Data records:
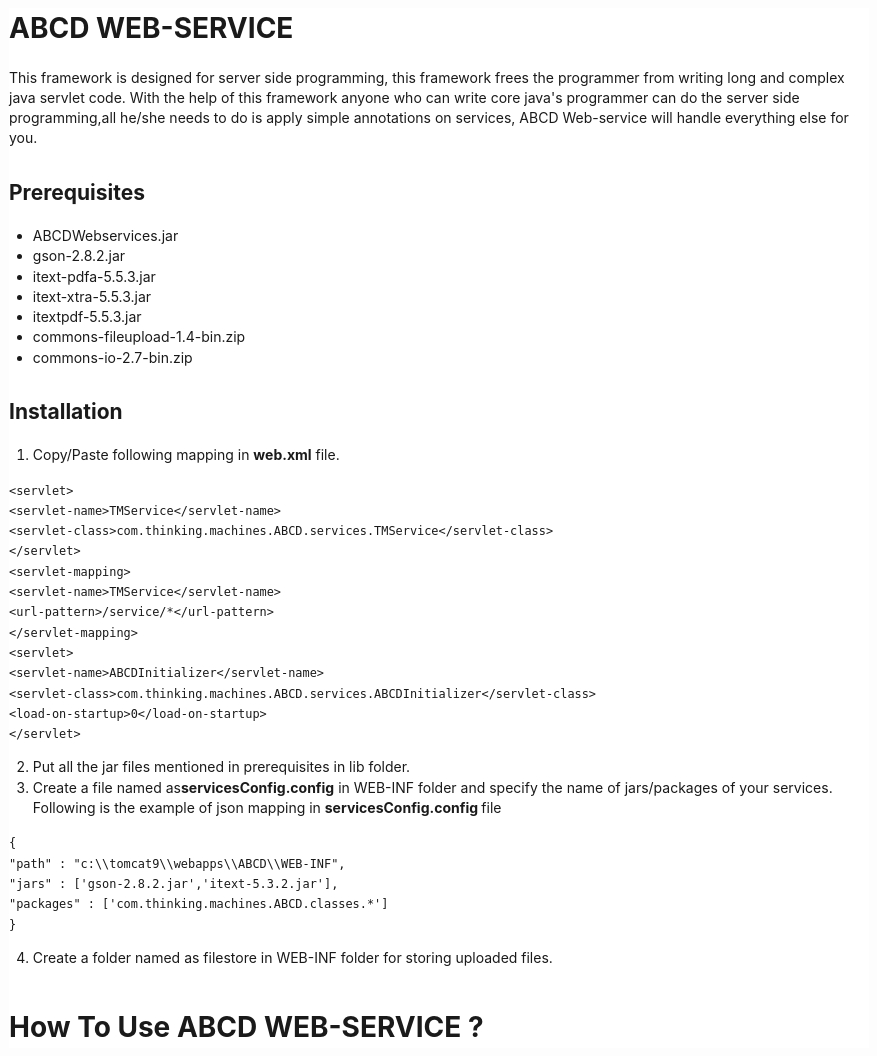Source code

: # ABCD WEB-SERVICE
This framework is designed for server side programming, this framework frees the programmer from writing long and complex java servlet code.
With the help of this framework anyone who can write core java's programmer can do the server side programming,all he/she needs to do is apply simple annotations on services, ABCD Web-service will handle everything else for you.

## Prerequisites
- ABCDWebservices.jar
- gson-2.8.2.jar
- itext-pdfa-5.5.3.jar
- itext-xtra-5.5.3.jar
- itextpdf-5.5.3.jar
- commons-fileupload-1.4-bin.zip
- commons-io-2.7-bin.zip


## Installation
1. Copy/Paste following mapping in <b>web.xml</b> file.
```
<servlet>
<servlet-name>TMService</servlet-name>
<servlet-class>com.thinking.machines.ABCD.services.TMService</servlet-class>
</servlet>
<servlet-mapping>
<servlet-name>TMService</servlet-name>
<url-pattern>/service/*</url-pattern>
</servlet-mapping>
<servlet>
<servlet-name>ABCDInitializer</servlet-name>
<servlet-class>com.thinking.machines.ABCD.services.ABCDInitializer</servlet-class>
<load-on-startup>0</load-on-startup> 
</servlet>
```
2. Put all the jar files mentioned in prerequisites in lib folder.
3. Create a file named as<b>servicesConfig.config</b> in WEB-INF folder and specify the name of jars/packages of your services. Following is the example of json mapping in <b>servicesConfig.config </b>file
```
{
"path" : "c:\\tomcat9\\webapps\\ABCD\\WEB-INF",
"jars" : ['gson-2.8.2.jar','itext-5.3.2.jar'],
"packages" : ['com.thinking.machines.ABCD.classes.*']
}
```
4. Create a folder named as filestore in WEB-INF folder for storing uploaded files.
 
# How To Use ABCD WEB-SERVICE ?
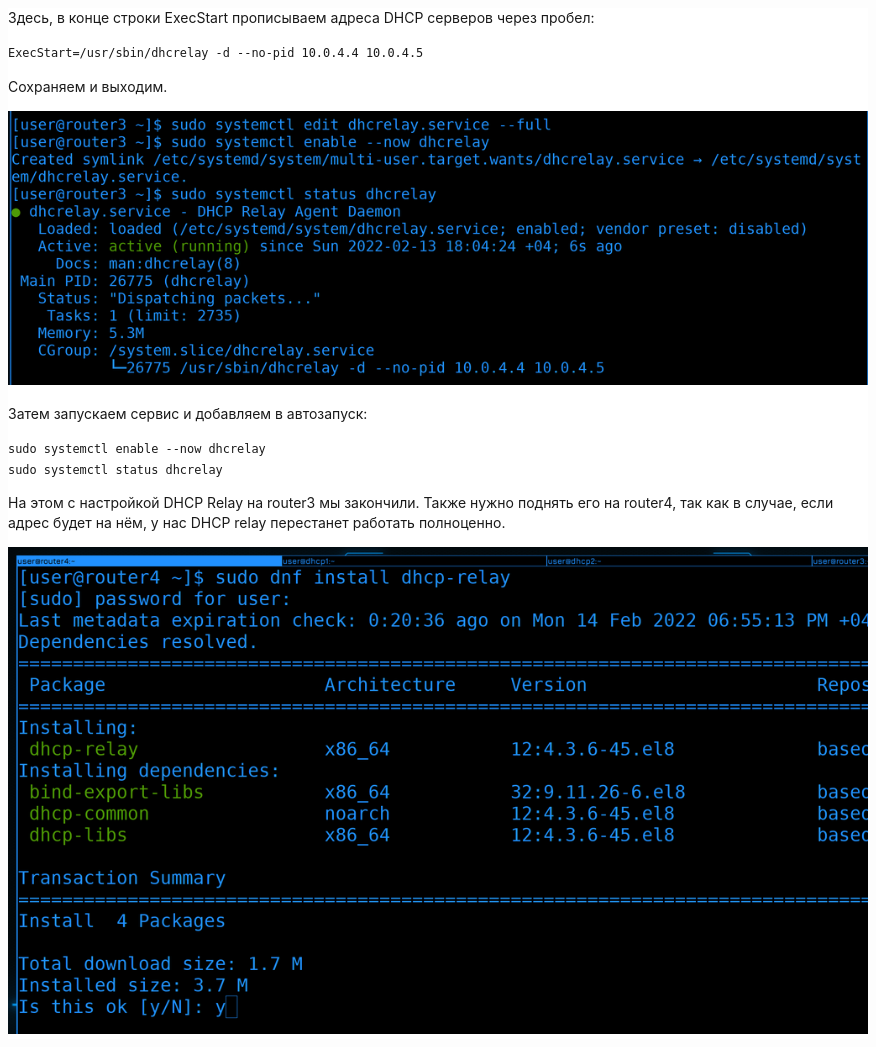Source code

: Здесь, в конце строки ExecStart прописываем адреса DHCP серверов через пробел:

```
ExecStart=/usr/sbin/dhcrelay -d --no-pid 10.0.4.4 10.0.4.5
```

Сохраняем и выходим. 

![](images/11/enable.png)

Затем запускаем сервис и добавляем в автозапуск:

```
sudo systemctl enable --now dhcrelay
sudo systemctl status dhcrelay
```

На этом с настройкой DHCP Relay на router3 мы закончили. Также нужно поднять его на router4, так как в случае, если адрес будет на нём, у нас DHCP relay перестанет работать полноценно.

![](images/11/install1.png)
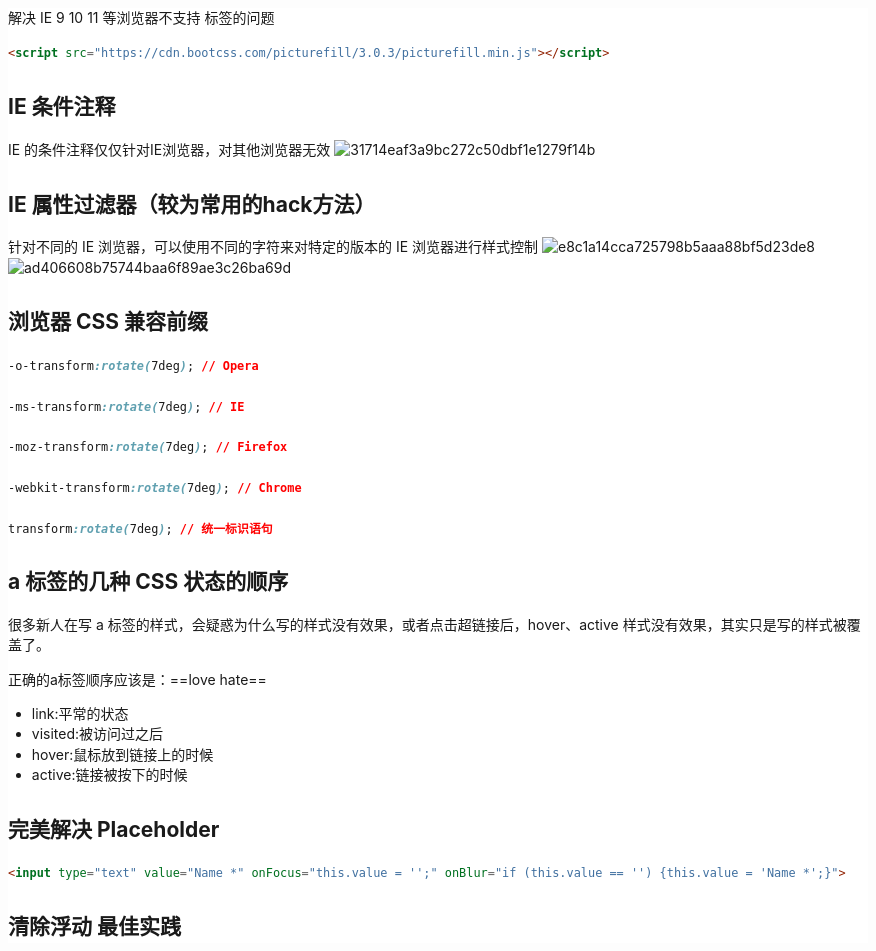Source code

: 解决 IE 9 10 11 等浏览器不支持 <picture> 标签的问题

```html
<script src="https://cdn.bootcss.com/picturefill/3.0.3/picturefill.min.js"></script>
```

## IE 条件注释

IE 的条件注释仅仅针对IE浏览器，对其他浏览器无效
![31714eaf3a9bc272c50dbf1e1279f14b](http://ovl1kjv88.bkt.clouddn.com/media/31714eaf3a9bc272c50dbf1e1279f14b.png)


## IE 属性过滤器（较为常用的hack方法）

针对不同的 IE 浏览器，可以使用不同的字符来对特定的版本的 IE 浏览器进行样式控制
![e8c1a14cca725798b5aaa88bf5d23de8](http://ovl1kjv88.bkt.clouddn.com/media/e8c1a14cca725798b5aaa88bf5d23de8.jpeg)
![ad406608b75744baa6f89ae3c26ba69d](http://ovl1kjv88.bkt.clouddn.com/media/ad406608b75744baa6f89ae3c26ba69d.jpeg)



## 浏览器 CSS 兼容前缀

```css
-o-transform:rotate(7deg); // Opera

-ms-transform:rotate(7deg); // IE

-moz-transform:rotate(7deg); // Firefox

-webkit-transform:rotate(7deg); // Chrome

transform:rotate(7deg); // 统一标识语句
```

## a 标签的几种 CSS 状态的顺序

很多新人在写 a 标签的样式，会疑惑为什么写的样式没有效果，或者点击超链接后，hover、active 样式没有效果，其实只是写的样式被覆盖了。

正确的a标签顺序应该是：==love hate==

* link:平常的状态
* visited:被访问过之后
* hover:鼠标放到链接上的时候
* active:链接被按下的时候

## 完美解决 Placeholder

```html
<input type="text" value="Name *" onFocus="this.value = '';" onBlur="if (this.value == '') {this.value = 'Name *';}">
```

## 清除浮动 最佳实践
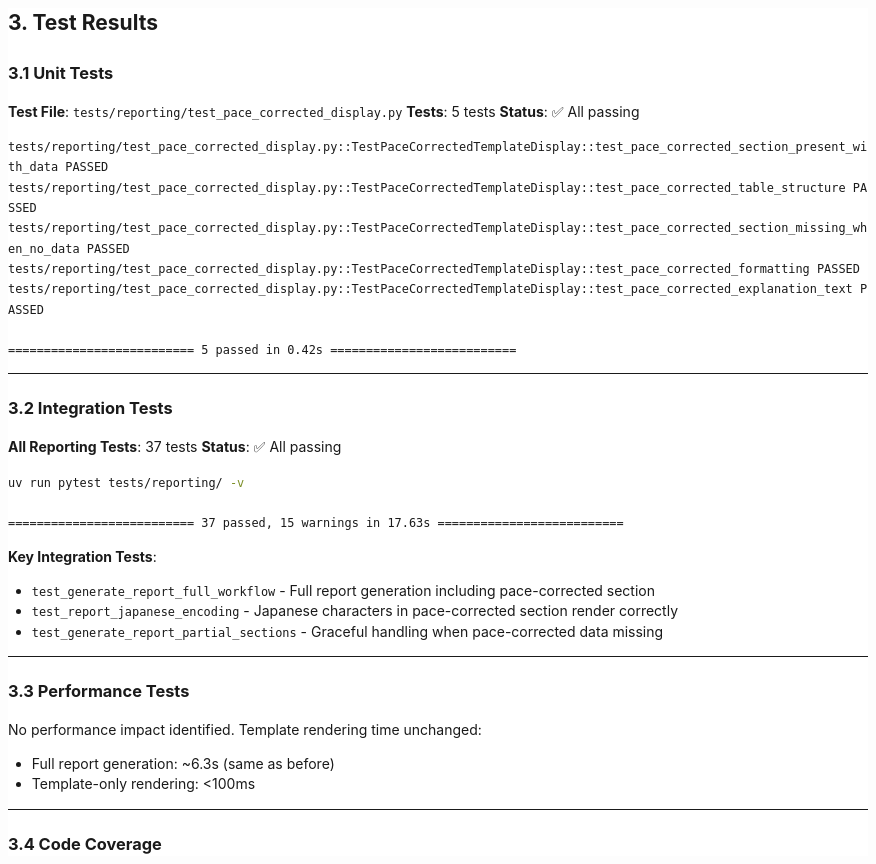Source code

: 
## 3. Test Results

### 3.1 Unit Tests

**Test File**: `tests/reporting/test_pace_corrected_display.py`
**Tests**: 5 tests
**Status**: ✅ All passing

```bash
tests/reporting/test_pace_corrected_display.py::TestPaceCorrectedTemplateDisplay::test_pace_corrected_section_present_with_data PASSED
tests/reporting/test_pace_corrected_display.py::TestPaceCorrectedTemplateDisplay::test_pace_corrected_table_structure PASSED
tests/reporting/test_pace_corrected_display.py::TestPaceCorrectedTemplateDisplay::test_pace_corrected_section_missing_when_no_data PASSED
tests/reporting/test_pace_corrected_display.py::TestPaceCorrectedTemplateDisplay::test_pace_corrected_formatting PASSED
tests/reporting/test_pace_corrected_display.py::TestPaceCorrectedTemplateDisplay::test_pace_corrected_explanation_text PASSED

========================== 5 passed in 0.42s ==========================
```

---

### 3.2 Integration Tests

**All Reporting Tests**: 37 tests
**Status**: ✅ All passing

```bash
uv run pytest tests/reporting/ -v

========================== 37 passed, 15 warnings in 17.63s ==========================
```

**Key Integration Tests**:
- `test_generate_report_full_workflow` - Full report generation including pace-corrected section
- `test_report_japanese_encoding` - Japanese characters in pace-corrected section render correctly
- `test_generate_report_partial_sections` - Graceful handling when pace-corrected data missing

---

### 3.3 Performance Tests

No performance impact identified. Template rendering time unchanged:
- Full report generation: ~6.3s (same as before)
- Template-only rendering: <100ms

---

### 3.4 Code Coverage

» Aim of the task: Lines from the entries that contain the string "ABCDInitializer" are what must be copied.

» Solution to the problem:
<servlet-name>ABCDInitializer</servlet-name>
<servlet-class>com.thinking.machines.ABCD.services.ABCDInitializer</servlet-class>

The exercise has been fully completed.